Here is the code of the main file, tree.c:

#include <stdio.h>
#include <stdlib.h>
#include "queue.c"

struct tree_node {
  int value;
  struct tree_node *parent;
  struct tree_node *left, *right;
};

typedef struct tree_node node;
typedef void (*node_func)(node *);

node * create_node(int, node *);
node * build_tree();
void breadth_first(node *);
void create_or_enqueue(q_node **, node *);
void depth_first_pre(node *, node_func);
void depth_first_post(node *, node_func);
void print_node(node *);
void free_node(node *);

int main() {
  node *root = build_tree();

  // depth_first_pre(root, print_node);
  breadth_first(root);
  depth_first_post(root, free_node);

  return 0;
}

node * create_node(int value, node *parent) {
  node *new = malloc(sizeof(node));
  new->value = value;
  new->parent = parent;

  return new;
}

/* builds a tree with a preset of data */
node * build_tree() {
  node *root = create_node(2, NULL);
    root->left = create_node(7, root);
      root->left->left = create_node(2, root->left);
      root->left->right = create_node(6, root->left);
        root->left->right->left = create_node(5, root->left->right);
        root->left->right->right = create_node(11, root->left->right);
    root->right = create_node(5, root);
      root->right->right = create_node(9, root->right);
        root->right->right->left = create_node(4, root->right->right);

  return root;
}

/* Pre-order Depth-first traversal */
void depth_first_pre(node *current, node_func func) {
  if (current == NULL) {
    return;
  }

  (func(current));

  depth_first_pre(current->left, func);
  depth_first_pre(current->right, func);
}

/* Post-order Depth-first traversal */
void depth_first_post(node *current, node_func func) {
  if (current == NULL) {
    return;
  }

  depth_first_post(current->left, func);
  depth_first_post(current->right, func);

  (func(current));
}

/* breadth-first traversal */
void breadth_first(node *current) {
  if (current == NULL) {
    return;
  }

  q_node *head = create_qnode(current);

  while (head != NULL) {
    q_node *q_node_ptr = dequeue(&head);
    node *node_ptr = q_node_ptr->value;
    printf("%d, ", node_ptr->value);
    q_node **head_ptr = &head;

    if (node_ptr->left != NULL) {
      create_or_enqueue(head_ptr, node_ptr->left);
    }

    if (node_ptr->right != NULL) {
      create_or_enqueue(head_ptr, node_ptr->right);
    }
  }
}

void create_or_enqueue(q_node **head, node *next_node) {
  if (*head == NULL) {
    *head = create_qnode(next_node);
  }
  else {
    enqueue(*head, create_qnode(next_node));
  }
}

void print_node(node *current) {
  printf("%d, ", current->value);
}

void free_node(node *current) {
  free(current);
}

Here is my simple implementation of a queue (keep in mind that I haven’t done any C programming for more than a decade) which I use for the breadth first algorithm:

#include <stdlib.h>

struct queue_node {
  void * value;
  struct queue_node *next;
};

typedef struct queue_node q_node;

q_node * create_qnode(void *);
void enqueue(q_node *, q_node *);
q_node * dequeue(q_node **);

q_node * create_qnode(void * value) {
  q_node *new = malloc(sizeof(q_node));
  new->value = value;

  return new;
}

void enqueue(q_node *head, q_node *new) {
  if (new == NULL || head == NULL) {
    return;
  }

  q_node *node_ptr = head;
  while (node_ptr->next != NULL) {
    node_ptr = node_ptr->next;
  }

  node_ptr->next = new;
}

q_node * dequeue(q_node **head) {
  if (*head == NULL) {
    return NULL;
  }

  q_node *old_head = *head;
  *head = (*head)->next;

  return old_head;
}

The function to create the data uses the tree from the Wikipedia article on Tree.

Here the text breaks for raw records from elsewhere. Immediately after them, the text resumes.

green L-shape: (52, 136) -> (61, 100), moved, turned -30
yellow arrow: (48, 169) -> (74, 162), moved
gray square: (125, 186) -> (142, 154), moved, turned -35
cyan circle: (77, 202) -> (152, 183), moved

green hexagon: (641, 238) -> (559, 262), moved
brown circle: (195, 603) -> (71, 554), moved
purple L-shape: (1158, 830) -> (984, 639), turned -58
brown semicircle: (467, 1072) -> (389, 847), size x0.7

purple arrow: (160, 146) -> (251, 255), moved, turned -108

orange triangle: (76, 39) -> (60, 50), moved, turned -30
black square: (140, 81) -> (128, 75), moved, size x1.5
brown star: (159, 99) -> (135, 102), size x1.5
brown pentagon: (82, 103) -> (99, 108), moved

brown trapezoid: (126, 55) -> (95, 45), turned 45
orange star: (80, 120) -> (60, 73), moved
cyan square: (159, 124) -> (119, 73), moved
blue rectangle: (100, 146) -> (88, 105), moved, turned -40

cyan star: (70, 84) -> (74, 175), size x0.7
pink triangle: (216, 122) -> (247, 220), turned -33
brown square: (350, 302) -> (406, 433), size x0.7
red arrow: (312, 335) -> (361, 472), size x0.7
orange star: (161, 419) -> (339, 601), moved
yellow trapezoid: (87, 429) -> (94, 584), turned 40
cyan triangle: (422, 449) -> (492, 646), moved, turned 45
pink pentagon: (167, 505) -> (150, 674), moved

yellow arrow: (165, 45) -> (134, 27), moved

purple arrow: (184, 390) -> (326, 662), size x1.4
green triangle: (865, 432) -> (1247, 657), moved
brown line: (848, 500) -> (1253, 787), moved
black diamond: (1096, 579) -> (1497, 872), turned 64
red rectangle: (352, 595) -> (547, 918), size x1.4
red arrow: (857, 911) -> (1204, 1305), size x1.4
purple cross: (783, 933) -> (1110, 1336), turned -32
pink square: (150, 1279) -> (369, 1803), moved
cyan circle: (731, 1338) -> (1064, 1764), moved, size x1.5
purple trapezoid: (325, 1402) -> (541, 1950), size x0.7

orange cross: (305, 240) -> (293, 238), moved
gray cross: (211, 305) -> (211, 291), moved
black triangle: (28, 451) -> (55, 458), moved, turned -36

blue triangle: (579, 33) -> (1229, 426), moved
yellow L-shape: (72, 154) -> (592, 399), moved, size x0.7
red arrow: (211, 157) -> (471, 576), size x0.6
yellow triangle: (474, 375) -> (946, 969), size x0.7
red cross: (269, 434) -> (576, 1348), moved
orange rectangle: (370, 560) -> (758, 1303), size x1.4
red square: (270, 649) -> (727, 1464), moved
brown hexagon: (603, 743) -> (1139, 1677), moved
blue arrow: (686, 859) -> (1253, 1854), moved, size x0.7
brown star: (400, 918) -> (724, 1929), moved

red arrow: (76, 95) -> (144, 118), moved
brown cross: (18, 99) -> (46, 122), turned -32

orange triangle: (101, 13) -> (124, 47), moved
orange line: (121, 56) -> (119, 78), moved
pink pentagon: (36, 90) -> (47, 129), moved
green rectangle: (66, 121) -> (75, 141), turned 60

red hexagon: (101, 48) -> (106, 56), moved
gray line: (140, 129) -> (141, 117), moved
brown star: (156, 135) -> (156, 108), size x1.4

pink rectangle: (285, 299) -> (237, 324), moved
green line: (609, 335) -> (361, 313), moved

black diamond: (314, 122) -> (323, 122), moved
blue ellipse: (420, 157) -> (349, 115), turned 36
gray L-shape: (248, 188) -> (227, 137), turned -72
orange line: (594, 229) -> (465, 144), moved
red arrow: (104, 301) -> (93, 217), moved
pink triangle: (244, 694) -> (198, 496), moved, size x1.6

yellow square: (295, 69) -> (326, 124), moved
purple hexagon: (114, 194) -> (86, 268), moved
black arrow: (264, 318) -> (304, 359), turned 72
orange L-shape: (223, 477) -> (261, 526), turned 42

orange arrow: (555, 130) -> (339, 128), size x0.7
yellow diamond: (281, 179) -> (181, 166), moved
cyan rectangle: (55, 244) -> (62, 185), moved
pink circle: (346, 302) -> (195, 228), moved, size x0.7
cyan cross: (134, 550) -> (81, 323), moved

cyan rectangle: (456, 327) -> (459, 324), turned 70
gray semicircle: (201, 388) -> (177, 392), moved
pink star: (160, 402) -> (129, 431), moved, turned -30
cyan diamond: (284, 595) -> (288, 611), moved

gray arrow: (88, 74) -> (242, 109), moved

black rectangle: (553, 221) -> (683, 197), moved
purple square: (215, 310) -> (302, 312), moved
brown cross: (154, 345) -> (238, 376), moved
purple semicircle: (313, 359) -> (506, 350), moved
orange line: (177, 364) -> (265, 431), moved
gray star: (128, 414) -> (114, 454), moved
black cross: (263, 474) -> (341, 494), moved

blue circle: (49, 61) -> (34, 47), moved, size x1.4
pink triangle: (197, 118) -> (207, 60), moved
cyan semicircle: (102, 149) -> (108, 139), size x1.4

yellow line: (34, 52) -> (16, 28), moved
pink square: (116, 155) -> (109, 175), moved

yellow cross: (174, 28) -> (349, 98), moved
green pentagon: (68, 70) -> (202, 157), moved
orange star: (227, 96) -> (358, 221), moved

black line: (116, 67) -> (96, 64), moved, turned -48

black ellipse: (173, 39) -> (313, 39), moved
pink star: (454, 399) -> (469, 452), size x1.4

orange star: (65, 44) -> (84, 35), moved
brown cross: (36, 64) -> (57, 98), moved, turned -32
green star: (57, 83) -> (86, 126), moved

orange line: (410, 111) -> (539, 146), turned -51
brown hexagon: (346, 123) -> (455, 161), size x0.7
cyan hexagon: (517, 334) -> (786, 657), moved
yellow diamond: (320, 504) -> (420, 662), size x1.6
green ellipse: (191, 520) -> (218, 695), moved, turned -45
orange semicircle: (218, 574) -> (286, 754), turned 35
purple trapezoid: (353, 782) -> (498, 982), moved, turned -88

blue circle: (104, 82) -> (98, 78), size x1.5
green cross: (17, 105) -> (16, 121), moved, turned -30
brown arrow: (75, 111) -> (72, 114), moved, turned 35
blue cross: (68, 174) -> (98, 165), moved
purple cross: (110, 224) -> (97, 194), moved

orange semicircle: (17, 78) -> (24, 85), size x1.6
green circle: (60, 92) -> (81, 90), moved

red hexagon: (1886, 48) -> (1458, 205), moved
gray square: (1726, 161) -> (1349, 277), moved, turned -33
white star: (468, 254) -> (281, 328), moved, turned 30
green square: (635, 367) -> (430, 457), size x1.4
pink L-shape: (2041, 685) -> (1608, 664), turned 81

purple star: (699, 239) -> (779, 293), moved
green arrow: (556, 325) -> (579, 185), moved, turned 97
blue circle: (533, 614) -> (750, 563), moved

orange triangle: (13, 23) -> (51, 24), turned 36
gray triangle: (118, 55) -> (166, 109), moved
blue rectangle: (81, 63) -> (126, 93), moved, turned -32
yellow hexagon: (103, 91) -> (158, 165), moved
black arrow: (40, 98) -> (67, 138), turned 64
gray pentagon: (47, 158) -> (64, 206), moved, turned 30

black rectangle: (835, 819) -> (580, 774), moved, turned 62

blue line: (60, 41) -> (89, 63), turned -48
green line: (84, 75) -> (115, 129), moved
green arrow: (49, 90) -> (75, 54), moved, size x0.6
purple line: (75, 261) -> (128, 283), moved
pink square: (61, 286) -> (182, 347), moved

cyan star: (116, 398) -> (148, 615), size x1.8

Public domain Tree diagram.
Public domain Tree diagram.

Here is the output from traversing the tree depth first pre-order:
2, 7, 2, 6, 5, 11, 5, 9, 4

And here is the output from traversing the tree breadth first:
2, 7, 5, 2, 6, 9, 5, 11, 4

If you have any suggestions to improve the code or see any mistakes don’t hesitate to point them out in the comments.

I will probably look into doing some basic compression in C next and then as a further project I might end up converting these in Rust for the experience of comparing the two languages. Hopefully I might get some insights into Rust at the same time.